An exact restatement of the entire listing is needed, excluding all images.

━━━━━━━━━━━━━━━━━━━━━━━━━━━━━━

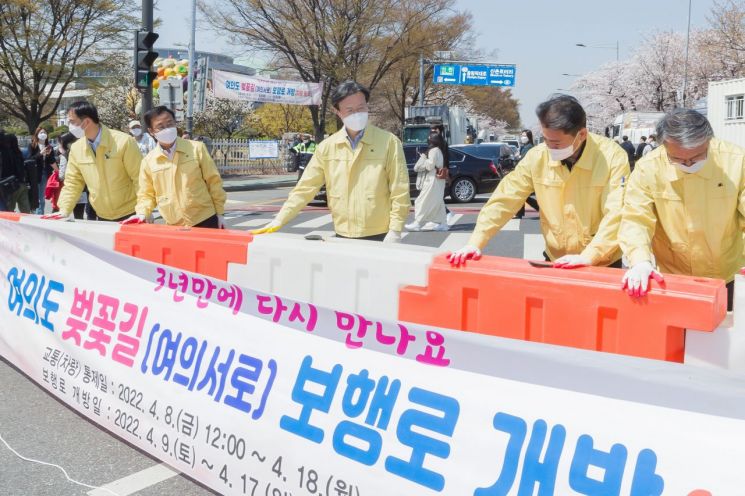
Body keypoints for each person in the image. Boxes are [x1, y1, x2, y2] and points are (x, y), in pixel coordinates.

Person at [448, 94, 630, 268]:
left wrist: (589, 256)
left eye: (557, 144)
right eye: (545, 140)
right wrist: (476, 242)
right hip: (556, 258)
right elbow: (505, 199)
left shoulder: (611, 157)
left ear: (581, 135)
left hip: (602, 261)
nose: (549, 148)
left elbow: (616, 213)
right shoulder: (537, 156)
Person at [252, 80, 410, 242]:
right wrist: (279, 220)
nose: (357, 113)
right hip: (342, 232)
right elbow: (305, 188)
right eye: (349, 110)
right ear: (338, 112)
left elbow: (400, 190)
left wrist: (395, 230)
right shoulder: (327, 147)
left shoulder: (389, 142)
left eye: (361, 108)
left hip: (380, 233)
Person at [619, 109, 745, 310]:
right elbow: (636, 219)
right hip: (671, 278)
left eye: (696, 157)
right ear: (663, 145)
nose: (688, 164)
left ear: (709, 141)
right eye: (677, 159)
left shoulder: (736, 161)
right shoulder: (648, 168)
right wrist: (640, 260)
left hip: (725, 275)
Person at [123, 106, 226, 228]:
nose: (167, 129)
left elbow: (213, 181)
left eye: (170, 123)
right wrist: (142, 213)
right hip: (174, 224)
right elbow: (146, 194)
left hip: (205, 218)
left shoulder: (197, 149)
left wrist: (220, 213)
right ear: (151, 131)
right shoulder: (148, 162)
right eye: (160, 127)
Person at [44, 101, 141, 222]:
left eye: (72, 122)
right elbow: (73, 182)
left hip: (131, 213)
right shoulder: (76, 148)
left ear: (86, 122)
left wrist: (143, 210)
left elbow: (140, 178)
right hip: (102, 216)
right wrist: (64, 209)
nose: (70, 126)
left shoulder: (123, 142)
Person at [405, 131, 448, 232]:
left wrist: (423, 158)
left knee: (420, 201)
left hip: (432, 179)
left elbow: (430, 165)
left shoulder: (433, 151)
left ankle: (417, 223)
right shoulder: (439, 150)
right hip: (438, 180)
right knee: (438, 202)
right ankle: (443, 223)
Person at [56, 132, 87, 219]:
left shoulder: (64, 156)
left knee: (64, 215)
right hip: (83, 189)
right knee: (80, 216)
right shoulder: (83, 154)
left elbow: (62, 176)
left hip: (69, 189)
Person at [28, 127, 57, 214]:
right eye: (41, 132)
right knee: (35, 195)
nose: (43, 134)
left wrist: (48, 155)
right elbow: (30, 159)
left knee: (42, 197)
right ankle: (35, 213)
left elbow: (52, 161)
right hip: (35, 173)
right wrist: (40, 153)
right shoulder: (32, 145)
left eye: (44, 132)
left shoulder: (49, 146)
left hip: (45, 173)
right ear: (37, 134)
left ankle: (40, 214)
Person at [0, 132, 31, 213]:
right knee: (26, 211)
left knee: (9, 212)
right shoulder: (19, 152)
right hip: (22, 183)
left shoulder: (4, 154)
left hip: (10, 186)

━━━━━━━━━━━━━━━━━━━━━━━━━━━━━━

RESULT:
Body keypoints for each person in the image. Boxes are [x1, y1, x2, y2] and points are (x, y), in pixel coordinates.

Person at [448, 94, 630, 268]:
left wrist: (589, 256)
left eye: (557, 144)
right eye: (545, 140)
right wrist: (476, 242)
right hip: (556, 258)
right elbow: (505, 199)
left shoulder: (611, 157)
left ear: (581, 135)
left hip: (602, 261)
nose: (549, 148)
left elbow: (616, 213)
right shoulder: (537, 156)
Person at [252, 80, 410, 242]:
right wrist: (279, 220)
nose: (357, 113)
right hip: (342, 232)
right elbow: (305, 188)
right eye: (349, 110)
right ear: (338, 112)
left elbow: (400, 190)
left wrist: (395, 230)
right shoulder: (327, 147)
left shoulder: (389, 142)
left eye: (361, 108)
left hip: (380, 233)
Person at [619, 109, 745, 310]:
right elbow: (636, 219)
right hip: (671, 278)
left eye: (696, 157)
right ear: (663, 145)
nose: (688, 164)
left ear: (709, 141)
right eye: (677, 159)
left shoulder: (736, 161)
right shoulder: (648, 168)
right wrist: (640, 260)
left hip: (725, 275)
Person at [123, 106, 226, 228]:
nose: (167, 129)
left elbow: (213, 181)
left eye: (170, 123)
right wrist: (142, 213)
right hip: (174, 224)
right elbow: (146, 194)
left hip: (205, 218)
left shoulder: (197, 149)
left wrist: (220, 213)
right ear: (151, 131)
right shoulder: (148, 162)
right eye: (160, 127)
Person at [44, 101, 141, 222]:
left eye: (72, 122)
right elbow: (73, 182)
left hip: (131, 213)
right shoulder: (76, 148)
left ear: (86, 122)
left wrist: (143, 210)
left elbow: (140, 178)
right hip: (102, 216)
right wrist: (64, 209)
nose: (70, 126)
left shoulder: (123, 142)
Person at [405, 131, 448, 232]:
left wrist: (423, 158)
left knee: (420, 201)
left hip: (432, 179)
left elbow: (430, 165)
left shoulder: (433, 151)
left ankle: (417, 223)
right shoulder: (439, 150)
right hip: (438, 180)
right knee: (438, 202)
right ankle: (443, 223)
Person at [56, 132, 87, 219]:
left shoulder: (64, 156)
left knee: (64, 215)
right hip: (83, 189)
right knee: (80, 216)
right shoulder: (83, 154)
left elbow: (62, 176)
left hip: (69, 189)
Person at [28, 127, 57, 214]:
right eye: (41, 132)
right knee: (35, 195)
nose: (43, 134)
left wrist: (48, 155)
right elbow: (30, 159)
left knee: (42, 197)
right ankle: (35, 213)
left elbow: (52, 161)
right hip: (35, 173)
right wrist: (40, 153)
right shoulder: (32, 145)
left eye: (44, 132)
left shoulder: (49, 146)
left hip: (45, 173)
right ear: (37, 134)
left ankle: (40, 214)
Person at [0, 132, 31, 213]:
right knee: (26, 211)
left knee: (9, 212)
right shoulder: (19, 152)
right hip: (22, 183)
left shoulder: (4, 154)
left hip: (10, 186)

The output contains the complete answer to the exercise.